START Task material
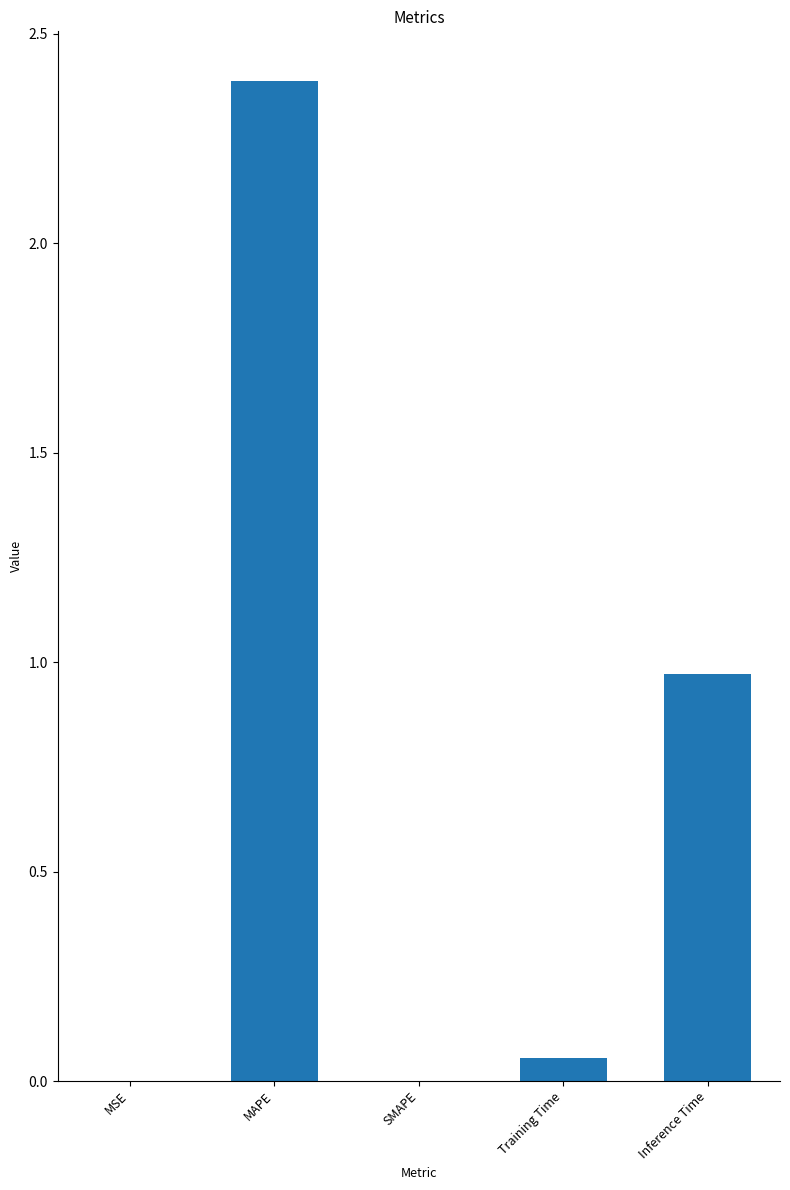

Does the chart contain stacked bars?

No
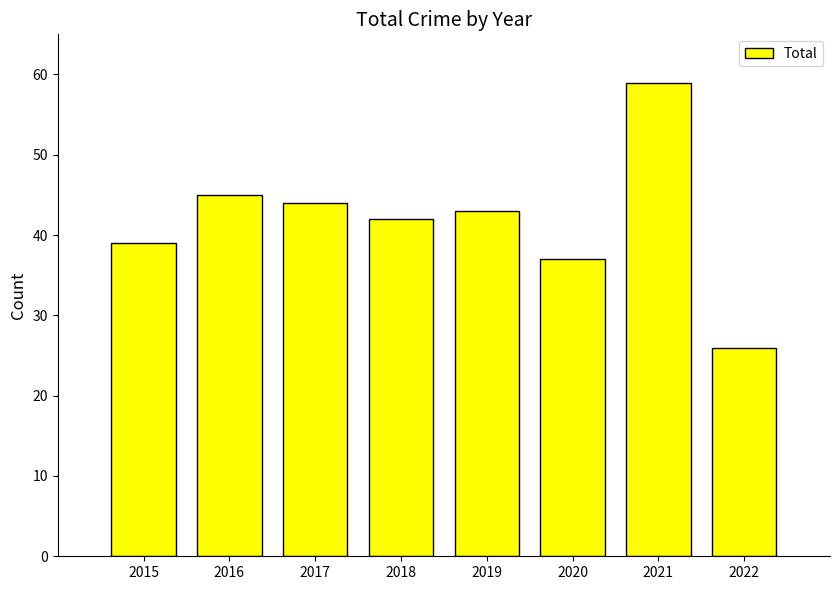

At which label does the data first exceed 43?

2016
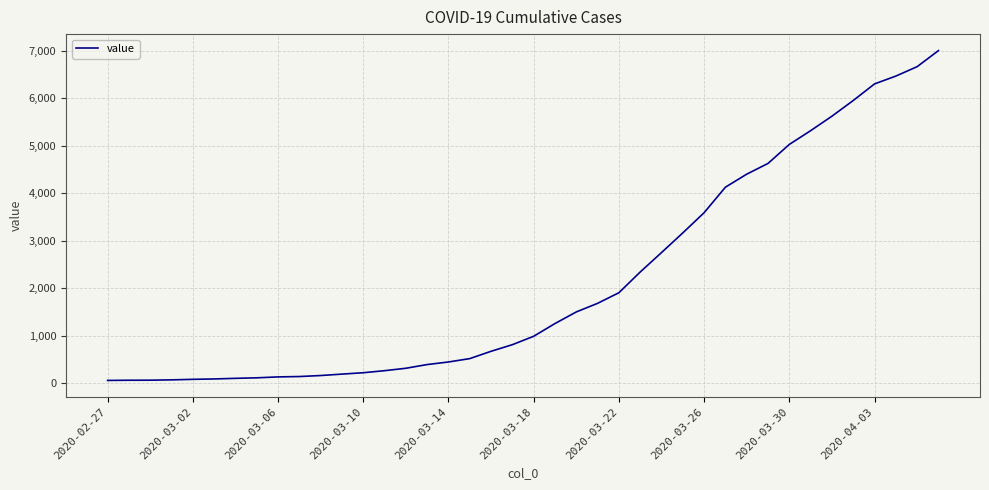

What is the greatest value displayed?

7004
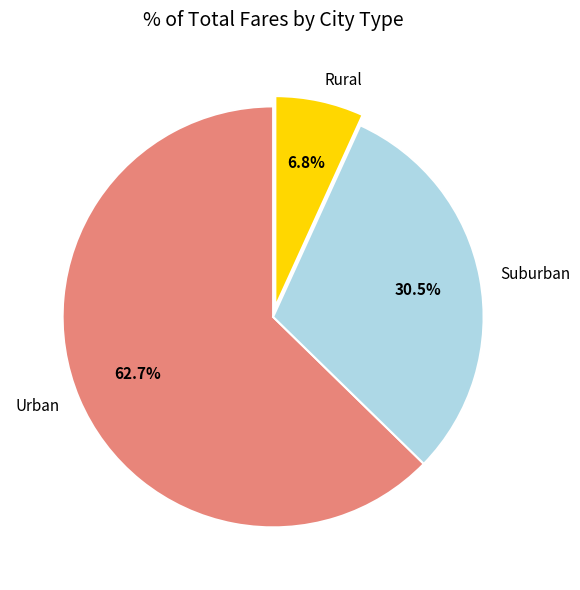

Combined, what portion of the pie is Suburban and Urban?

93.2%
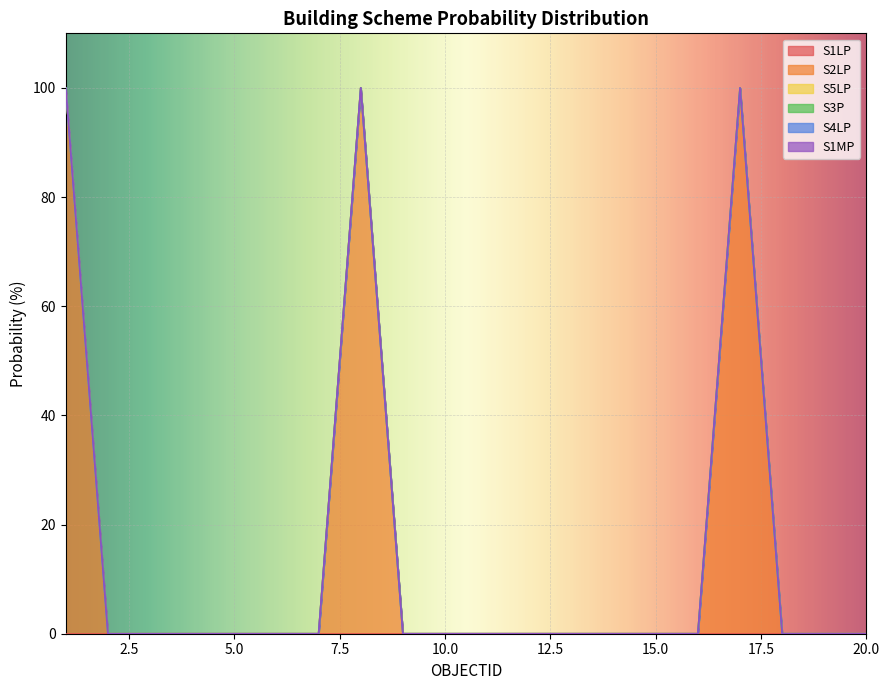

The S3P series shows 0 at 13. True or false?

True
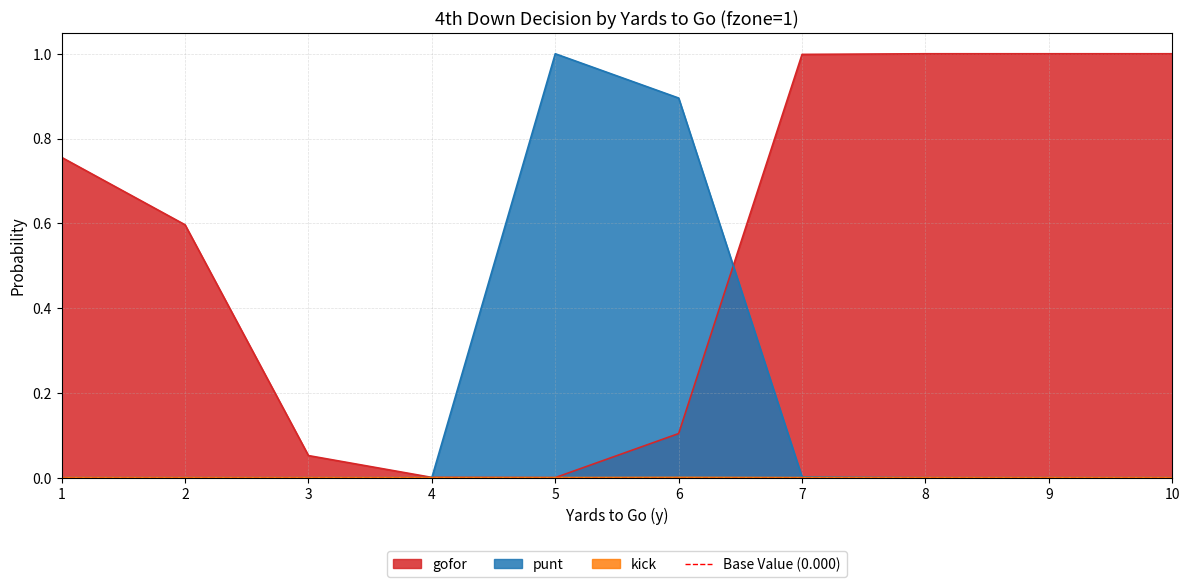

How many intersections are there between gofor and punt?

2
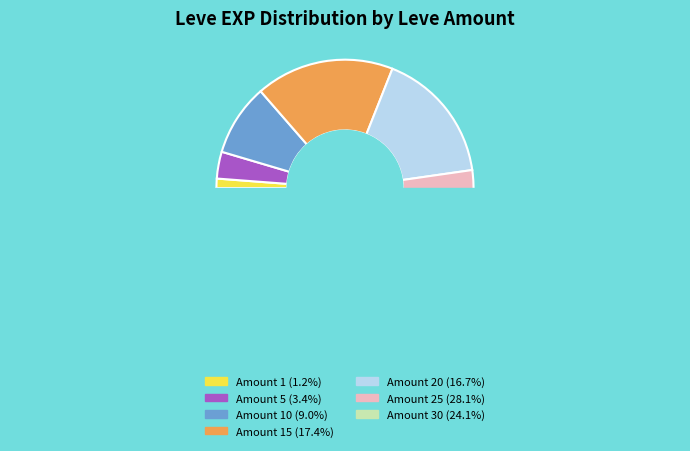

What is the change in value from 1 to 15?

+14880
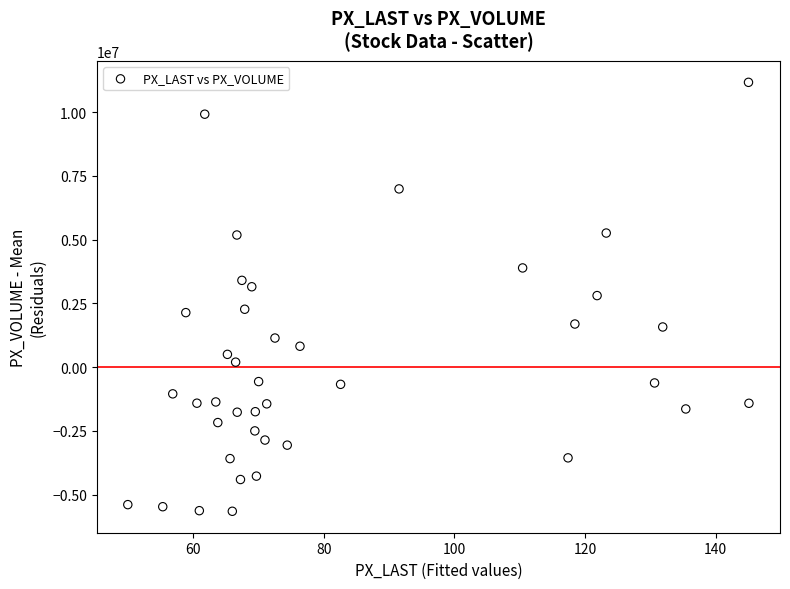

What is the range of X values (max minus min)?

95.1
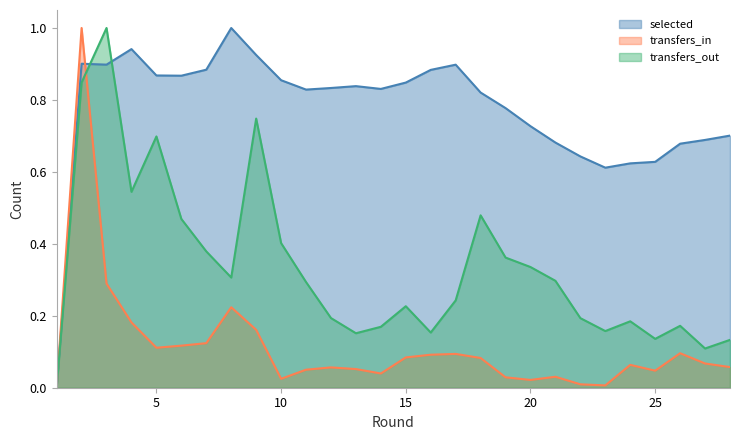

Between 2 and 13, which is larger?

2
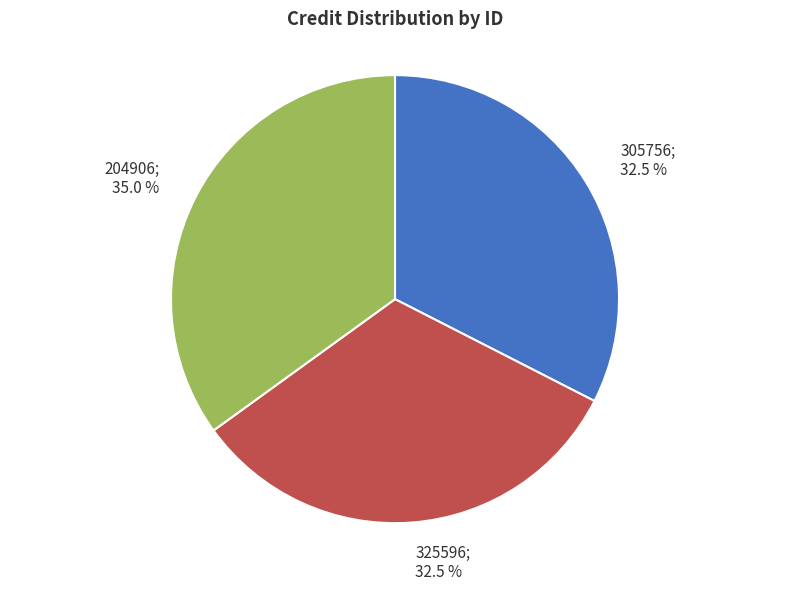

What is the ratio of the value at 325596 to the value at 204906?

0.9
END Task material
◆ **Problem**: Show every line of the records above that contains the word "True".

◆ **Task answer**:
The S3P series shows 0 at 13. True or false?
True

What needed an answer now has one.